-- Data provided follows --
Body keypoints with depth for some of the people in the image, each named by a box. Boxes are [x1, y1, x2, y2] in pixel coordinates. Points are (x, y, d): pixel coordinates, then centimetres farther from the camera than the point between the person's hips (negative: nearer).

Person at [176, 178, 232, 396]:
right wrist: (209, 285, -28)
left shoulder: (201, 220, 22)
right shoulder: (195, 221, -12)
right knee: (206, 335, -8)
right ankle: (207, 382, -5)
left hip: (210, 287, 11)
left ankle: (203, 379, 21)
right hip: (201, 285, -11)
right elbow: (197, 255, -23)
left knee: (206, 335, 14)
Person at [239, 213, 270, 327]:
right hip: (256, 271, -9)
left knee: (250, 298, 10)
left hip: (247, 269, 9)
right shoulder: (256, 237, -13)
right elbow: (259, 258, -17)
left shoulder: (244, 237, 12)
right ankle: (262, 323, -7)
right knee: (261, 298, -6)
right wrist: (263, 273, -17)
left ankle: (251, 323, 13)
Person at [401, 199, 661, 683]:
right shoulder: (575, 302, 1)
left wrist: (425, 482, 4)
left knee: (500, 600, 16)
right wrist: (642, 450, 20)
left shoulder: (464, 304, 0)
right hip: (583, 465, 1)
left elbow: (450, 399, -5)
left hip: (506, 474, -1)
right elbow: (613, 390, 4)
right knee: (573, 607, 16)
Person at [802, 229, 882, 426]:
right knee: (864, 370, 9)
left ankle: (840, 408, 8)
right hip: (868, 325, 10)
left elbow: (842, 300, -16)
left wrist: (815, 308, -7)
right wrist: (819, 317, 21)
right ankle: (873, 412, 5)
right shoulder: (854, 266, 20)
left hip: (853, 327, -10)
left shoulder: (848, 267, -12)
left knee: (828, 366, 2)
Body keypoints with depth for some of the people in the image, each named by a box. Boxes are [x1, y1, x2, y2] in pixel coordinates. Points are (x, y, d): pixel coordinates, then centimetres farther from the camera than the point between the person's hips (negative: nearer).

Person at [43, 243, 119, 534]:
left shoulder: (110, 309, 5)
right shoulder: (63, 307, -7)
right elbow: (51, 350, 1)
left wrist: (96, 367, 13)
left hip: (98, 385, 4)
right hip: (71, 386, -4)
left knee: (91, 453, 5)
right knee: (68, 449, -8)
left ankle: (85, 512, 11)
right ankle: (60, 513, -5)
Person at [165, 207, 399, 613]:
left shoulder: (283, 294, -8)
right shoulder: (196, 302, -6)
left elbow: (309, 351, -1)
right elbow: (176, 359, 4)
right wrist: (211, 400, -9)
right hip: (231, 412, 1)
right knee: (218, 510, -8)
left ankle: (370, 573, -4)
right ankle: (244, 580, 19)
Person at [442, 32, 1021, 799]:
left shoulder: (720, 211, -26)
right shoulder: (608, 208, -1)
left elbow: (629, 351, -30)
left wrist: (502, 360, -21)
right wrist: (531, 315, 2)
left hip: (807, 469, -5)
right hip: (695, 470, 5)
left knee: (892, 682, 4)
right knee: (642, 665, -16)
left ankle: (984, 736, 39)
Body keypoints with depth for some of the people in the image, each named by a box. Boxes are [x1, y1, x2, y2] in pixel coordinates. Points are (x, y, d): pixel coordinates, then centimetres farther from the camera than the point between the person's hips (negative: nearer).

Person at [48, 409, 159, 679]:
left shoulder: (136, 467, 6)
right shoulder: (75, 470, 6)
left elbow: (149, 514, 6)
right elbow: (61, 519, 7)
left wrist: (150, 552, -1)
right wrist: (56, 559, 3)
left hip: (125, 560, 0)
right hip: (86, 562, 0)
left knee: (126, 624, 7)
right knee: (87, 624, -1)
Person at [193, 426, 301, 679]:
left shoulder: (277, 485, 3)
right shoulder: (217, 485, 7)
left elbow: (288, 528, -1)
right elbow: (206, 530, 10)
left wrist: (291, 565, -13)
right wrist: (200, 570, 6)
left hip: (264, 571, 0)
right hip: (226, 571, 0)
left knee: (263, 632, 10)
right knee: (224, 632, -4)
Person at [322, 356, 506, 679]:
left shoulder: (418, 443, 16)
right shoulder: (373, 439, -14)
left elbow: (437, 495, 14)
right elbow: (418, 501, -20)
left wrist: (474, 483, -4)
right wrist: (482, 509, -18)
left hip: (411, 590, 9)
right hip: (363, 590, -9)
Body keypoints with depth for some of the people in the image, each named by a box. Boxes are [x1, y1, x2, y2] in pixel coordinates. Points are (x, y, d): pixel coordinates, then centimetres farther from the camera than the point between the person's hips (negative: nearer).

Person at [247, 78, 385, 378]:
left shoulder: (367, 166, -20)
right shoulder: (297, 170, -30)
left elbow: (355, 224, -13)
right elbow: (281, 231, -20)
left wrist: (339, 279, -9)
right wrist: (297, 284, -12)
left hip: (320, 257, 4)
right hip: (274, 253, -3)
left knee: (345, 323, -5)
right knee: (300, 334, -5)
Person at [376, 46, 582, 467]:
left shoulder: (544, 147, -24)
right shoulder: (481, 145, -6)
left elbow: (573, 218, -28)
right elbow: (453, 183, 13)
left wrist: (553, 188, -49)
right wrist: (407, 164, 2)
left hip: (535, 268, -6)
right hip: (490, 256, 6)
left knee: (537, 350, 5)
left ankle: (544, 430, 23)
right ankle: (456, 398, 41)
-- Data provided concluded --
### [What to work on]
Up to and including the line with "right wrist: (263, 273, -17)", write out the records above exactly, starting from their first line.

### [Solved problem]
Body keypoints with depth for some of the people in the image, each named by a box. Boxes are [x1, y1, x2, y2] in pixel coordinates. Points are (x, y, d): pixel coordinates, then centimetres farther from the camera than the point between the person's hips (negative: nearer).

Person at [176, 178, 232, 396]:
right wrist: (209, 285, -28)
left shoulder: (201, 220, 22)
right shoulder: (195, 221, -12)
right knee: (206, 335, -8)
right ankle: (207, 382, -5)
left hip: (210, 287, 11)
left ankle: (203, 379, 21)
right hip: (201, 285, -11)
right elbow: (197, 255, -23)
left knee: (206, 335, 14)
Person at [239, 213, 270, 327]:
right hip: (256, 271, -9)
left knee: (250, 298, 10)
left hip: (247, 269, 9)
right shoulder: (256, 237, -13)
right elbow: (259, 258, -17)
left shoulder: (244, 237, 12)
right ankle: (262, 323, -7)
right knee: (261, 298, -6)
right wrist: (263, 273, -17)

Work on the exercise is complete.